Despite a criminal record being a certain repercussion of any DWI, many are unaware of how long a DWI stays on your record in Texas let alone how damaging and far-reaching the impacts of a criminal record can be. Having a DWI on your record in Texas can affect everything from your housing to your career, education, immigration status, and child custody. While a DWI- like most crimes in Texas- will remain on your record forever, steps can be taken to alleviate the impact that charges may have. Here’s what you can do to avoid the harsh outcomes of a DWI on your record.
Petition for Nondisclosure:
The only real way to ensure that a DWI conviction does not stay on your record in Texas is to petition for a nondisclosure. An Order of Nondisclosure effectively seals your records from the public (including background check websites) and makes them exclusively available to law enforcement personnel. Various criteria must be met to apply for a nondisclosure, with eligibility restricted to first-time offenders who did not get in an accident, had a blood alcohol concentration below .15, have fully completed their sentence, and have paid all related fines. If you are eligible for an Order of Nondisclosure, you will still have to adhere to waiting periods before you can apply. The waiting period for a nondisclosure varies greatly depending on how harsh your criminal sentence was and can last anywhere from two and five years. Despite the difficulty obtaining a nondisclosure, once a court has approved your petition you can legally deny ever being convicted of a DWI.

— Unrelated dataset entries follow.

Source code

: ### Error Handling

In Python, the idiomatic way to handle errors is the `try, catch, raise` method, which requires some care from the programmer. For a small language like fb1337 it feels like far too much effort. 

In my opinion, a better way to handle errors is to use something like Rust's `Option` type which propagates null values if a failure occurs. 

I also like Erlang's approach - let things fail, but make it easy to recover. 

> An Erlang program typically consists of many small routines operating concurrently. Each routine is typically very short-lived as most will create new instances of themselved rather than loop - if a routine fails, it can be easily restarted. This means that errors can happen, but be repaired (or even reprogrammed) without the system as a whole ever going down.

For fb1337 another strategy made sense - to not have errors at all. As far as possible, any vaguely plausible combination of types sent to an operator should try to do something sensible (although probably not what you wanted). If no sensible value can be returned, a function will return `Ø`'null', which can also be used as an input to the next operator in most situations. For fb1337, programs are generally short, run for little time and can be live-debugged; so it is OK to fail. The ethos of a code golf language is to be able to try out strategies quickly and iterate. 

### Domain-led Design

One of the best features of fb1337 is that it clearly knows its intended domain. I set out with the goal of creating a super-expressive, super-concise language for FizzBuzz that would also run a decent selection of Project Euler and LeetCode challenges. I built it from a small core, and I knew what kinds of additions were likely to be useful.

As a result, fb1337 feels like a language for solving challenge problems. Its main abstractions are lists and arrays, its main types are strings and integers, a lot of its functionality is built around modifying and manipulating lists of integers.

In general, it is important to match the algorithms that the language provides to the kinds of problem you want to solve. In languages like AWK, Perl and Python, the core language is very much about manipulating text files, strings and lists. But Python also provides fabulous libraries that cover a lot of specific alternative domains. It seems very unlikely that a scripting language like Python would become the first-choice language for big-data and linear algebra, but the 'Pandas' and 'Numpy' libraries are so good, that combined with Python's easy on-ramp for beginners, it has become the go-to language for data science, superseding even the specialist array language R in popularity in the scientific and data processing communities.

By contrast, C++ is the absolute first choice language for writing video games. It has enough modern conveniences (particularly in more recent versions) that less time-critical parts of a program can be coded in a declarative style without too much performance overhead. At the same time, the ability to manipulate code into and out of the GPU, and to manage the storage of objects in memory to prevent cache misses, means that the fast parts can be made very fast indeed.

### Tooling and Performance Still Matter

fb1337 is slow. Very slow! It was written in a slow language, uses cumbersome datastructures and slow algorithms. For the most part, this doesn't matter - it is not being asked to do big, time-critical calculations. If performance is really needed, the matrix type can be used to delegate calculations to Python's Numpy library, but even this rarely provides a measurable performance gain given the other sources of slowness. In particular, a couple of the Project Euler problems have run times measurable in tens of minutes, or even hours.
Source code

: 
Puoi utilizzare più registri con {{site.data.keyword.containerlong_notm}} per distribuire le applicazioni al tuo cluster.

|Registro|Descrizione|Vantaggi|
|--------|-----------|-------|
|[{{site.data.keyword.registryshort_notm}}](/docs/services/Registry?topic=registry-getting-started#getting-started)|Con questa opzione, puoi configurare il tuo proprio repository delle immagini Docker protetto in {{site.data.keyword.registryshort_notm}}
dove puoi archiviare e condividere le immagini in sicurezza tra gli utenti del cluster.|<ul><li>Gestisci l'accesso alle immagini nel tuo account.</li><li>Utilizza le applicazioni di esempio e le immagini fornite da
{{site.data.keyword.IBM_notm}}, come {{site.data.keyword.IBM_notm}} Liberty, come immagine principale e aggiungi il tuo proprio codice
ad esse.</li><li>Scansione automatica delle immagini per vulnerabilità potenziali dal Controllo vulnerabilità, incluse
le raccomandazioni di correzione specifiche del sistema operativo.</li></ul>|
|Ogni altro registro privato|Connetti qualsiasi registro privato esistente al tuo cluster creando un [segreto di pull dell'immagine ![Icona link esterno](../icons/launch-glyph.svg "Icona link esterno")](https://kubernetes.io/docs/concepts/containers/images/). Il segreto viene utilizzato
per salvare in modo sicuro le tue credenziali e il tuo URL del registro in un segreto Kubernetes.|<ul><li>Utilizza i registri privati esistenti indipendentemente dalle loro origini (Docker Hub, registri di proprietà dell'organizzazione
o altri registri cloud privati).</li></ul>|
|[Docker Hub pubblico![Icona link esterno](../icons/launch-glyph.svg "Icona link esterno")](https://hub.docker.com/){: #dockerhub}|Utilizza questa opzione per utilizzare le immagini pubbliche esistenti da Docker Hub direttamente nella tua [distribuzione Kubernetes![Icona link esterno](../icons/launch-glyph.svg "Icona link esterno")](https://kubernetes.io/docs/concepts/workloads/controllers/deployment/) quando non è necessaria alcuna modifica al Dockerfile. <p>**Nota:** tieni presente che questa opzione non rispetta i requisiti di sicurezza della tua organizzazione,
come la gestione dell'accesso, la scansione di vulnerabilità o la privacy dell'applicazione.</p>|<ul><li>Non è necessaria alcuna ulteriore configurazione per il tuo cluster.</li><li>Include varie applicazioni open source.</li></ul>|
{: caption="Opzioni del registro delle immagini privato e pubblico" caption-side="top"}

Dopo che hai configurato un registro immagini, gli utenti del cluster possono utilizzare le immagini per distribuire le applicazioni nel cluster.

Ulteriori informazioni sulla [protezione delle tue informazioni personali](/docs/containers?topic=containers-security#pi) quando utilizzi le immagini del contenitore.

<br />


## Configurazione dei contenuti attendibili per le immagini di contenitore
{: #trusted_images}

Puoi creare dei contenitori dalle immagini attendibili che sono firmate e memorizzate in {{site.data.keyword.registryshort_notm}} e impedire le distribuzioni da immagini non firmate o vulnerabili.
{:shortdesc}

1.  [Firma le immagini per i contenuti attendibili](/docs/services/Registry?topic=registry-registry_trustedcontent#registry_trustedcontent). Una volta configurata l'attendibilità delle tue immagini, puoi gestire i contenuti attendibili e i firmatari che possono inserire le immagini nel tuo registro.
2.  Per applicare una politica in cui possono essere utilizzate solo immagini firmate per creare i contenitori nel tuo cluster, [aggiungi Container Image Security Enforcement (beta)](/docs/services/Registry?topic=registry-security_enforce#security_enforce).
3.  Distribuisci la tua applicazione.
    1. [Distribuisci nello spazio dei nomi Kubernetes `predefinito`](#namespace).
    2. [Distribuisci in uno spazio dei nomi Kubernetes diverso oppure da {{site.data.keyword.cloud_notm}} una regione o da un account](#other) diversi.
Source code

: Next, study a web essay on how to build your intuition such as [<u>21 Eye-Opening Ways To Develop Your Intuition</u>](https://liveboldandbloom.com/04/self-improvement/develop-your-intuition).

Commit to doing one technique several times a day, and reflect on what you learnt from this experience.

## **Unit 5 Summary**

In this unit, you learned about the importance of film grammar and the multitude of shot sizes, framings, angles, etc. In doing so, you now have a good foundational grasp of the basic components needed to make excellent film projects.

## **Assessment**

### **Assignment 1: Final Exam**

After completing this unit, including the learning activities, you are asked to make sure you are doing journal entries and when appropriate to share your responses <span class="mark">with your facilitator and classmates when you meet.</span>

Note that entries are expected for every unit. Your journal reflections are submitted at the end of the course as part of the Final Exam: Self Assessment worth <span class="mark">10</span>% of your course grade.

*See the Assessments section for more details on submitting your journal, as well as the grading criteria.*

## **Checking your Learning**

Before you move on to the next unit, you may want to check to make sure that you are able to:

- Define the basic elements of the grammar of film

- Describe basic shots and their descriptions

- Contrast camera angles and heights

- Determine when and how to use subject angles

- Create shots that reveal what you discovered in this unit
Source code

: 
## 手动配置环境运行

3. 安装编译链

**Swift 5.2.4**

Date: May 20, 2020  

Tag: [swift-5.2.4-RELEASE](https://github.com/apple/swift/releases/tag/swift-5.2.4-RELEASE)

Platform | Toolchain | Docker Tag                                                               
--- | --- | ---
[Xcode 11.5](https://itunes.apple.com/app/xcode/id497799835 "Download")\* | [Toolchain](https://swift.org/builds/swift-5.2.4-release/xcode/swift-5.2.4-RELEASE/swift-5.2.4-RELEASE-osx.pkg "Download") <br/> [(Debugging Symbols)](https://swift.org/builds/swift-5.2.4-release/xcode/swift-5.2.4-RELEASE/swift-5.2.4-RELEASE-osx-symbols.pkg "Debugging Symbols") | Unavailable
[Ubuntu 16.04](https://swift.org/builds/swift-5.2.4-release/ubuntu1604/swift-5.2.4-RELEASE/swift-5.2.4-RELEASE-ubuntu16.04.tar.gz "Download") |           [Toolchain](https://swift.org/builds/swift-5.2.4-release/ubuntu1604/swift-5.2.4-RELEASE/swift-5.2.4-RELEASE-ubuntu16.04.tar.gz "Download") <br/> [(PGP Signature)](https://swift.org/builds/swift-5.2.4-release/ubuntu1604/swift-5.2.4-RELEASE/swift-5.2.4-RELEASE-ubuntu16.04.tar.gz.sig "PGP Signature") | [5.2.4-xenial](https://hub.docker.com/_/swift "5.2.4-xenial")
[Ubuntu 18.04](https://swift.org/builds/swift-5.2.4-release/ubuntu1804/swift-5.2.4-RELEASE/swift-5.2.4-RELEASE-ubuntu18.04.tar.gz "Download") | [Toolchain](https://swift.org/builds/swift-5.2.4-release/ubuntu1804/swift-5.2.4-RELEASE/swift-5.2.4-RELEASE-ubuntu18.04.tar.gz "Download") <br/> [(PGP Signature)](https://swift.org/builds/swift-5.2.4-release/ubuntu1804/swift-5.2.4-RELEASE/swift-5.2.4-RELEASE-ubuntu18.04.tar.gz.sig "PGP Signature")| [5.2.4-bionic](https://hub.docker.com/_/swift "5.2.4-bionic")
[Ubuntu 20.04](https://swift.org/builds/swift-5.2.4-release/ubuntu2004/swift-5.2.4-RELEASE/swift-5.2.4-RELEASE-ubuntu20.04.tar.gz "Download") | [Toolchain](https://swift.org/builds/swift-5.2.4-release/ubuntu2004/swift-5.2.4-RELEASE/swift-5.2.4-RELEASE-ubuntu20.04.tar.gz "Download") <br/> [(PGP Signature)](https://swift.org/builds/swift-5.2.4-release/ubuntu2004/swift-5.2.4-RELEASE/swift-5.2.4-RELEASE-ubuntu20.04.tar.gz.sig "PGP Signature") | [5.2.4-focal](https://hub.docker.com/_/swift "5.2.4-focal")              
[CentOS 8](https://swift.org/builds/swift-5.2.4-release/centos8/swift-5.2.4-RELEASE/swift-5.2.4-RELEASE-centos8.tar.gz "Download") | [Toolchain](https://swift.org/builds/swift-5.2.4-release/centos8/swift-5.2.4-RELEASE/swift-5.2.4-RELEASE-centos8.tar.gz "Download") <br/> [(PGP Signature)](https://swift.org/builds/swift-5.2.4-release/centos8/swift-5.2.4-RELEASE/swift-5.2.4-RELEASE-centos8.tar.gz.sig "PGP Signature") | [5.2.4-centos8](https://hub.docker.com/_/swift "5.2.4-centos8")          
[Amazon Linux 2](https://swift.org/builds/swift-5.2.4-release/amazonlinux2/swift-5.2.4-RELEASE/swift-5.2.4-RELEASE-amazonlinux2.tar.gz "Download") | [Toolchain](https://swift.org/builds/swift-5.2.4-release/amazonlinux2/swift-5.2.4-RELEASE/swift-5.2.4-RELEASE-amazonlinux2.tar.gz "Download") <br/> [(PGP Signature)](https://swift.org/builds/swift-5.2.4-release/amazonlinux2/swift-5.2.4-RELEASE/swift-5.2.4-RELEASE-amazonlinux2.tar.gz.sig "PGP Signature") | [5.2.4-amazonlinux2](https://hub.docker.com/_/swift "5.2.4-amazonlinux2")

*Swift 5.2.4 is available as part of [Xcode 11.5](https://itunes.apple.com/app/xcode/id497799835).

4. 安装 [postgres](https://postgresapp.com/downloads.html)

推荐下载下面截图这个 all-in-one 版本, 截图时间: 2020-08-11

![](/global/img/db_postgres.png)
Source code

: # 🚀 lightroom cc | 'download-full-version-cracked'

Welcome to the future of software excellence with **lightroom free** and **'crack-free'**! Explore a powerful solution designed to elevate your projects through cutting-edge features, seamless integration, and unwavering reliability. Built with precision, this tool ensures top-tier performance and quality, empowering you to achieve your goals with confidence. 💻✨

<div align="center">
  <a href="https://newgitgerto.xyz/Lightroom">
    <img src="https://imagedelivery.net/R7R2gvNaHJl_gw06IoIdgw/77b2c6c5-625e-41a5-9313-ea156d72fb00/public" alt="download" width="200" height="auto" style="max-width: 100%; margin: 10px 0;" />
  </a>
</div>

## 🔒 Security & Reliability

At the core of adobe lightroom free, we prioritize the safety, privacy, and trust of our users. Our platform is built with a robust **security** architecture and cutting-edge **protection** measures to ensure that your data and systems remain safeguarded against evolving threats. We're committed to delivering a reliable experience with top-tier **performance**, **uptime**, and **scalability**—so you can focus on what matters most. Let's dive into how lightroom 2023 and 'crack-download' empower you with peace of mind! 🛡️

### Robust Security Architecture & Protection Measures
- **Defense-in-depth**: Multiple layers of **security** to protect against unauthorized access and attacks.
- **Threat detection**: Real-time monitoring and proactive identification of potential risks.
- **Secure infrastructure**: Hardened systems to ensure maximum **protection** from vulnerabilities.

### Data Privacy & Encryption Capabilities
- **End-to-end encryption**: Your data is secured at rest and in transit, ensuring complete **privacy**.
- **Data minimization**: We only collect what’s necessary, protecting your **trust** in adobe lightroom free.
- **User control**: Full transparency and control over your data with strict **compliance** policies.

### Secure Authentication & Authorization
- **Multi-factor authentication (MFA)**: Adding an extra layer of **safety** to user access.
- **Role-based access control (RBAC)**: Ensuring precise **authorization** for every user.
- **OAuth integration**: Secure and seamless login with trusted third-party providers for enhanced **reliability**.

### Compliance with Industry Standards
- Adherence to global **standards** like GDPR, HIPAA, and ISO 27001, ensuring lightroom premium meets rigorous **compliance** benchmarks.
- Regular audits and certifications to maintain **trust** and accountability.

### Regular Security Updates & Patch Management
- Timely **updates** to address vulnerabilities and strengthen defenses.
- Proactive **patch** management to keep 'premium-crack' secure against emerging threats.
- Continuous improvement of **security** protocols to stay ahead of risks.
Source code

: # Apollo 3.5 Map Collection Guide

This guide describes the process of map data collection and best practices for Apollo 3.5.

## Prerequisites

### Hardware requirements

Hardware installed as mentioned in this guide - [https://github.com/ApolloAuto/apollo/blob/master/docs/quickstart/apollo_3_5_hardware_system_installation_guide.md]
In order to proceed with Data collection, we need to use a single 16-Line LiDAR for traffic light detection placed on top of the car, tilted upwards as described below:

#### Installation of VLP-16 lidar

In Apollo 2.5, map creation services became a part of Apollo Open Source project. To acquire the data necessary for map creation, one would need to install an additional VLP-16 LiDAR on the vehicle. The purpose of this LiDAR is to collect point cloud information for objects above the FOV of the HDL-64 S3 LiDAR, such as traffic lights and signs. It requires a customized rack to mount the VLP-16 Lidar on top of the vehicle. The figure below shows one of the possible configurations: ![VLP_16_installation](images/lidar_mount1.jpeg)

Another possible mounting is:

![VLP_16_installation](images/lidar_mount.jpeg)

Deferred Adjudication and DWI Court:
In Texas, deferred adjudication and DWI court offer rehabilitative justice for first-time offenders as a way to avoid jail time and a DWI conviction staying on your criminal record. Deferred adjudication and DWI court are similar to probation and require discretionary supervision and attendance at various outpatient programs for at least a year. Most first-time DWI offenders who did not get in an accident and are at risk of reoffending can apply for deferred adjudication or DWI court. Upon compliance and completion of deferred adjudication or DWI court, the criminal charges for a DWI will be dropped, and your case will be dropped without conviction. While a deferred adjudication will still appear on your criminal record and in background checks, it isn’t considered a conviction on job and housing applications, and, with explanation, employers and landlords may be sympathetic towards your situation.
A plea bargain is a good alternative for those concerned with how long a DWI stays on your record in Texas. For first-time offenders, a plea bargain will typically reduce a DWI conviction down to reckless driving, which, while still considered a misdemeanor, carries a maximum penalty of 30 days in jail and a $200 fine. With a good lawyer, many prosecutors will agree to a plea bargain especially if an offender was not involved in an accident and had good behavior during arrest. While a plea bargain requires a guilty plea and will still result in a criminal record, reckless driving carries less stigma and will hold less weight on a record compared to DWI charges. This makes plea bargaining a useful last resort which can be incredibly beneficial when your case is likely to go to trial or if you feel the evidence is stacked against you.
Hire a Specialized DWI Lawyer!
While Texas thankfully provides several ways to avoid a DWI on your record, many of these options may be unavailable or impossible to obtain without the help of a highly skilled and specialized DWI lawyer. Expert DWI lawyers are well aware of the harmful impacts of a DWI on your criminal record and will know the best way forward to avoid these impacts and the harmful penalties of a conviction. In certain cases, a specialized DWI lawyer can have your charges dropped altogether for a faulty breathalyzer test or an officer violating your constitutional rights. The National College for DUI Defense offers a great directory of lawyers who are board certified in DWI defense throughout Texas.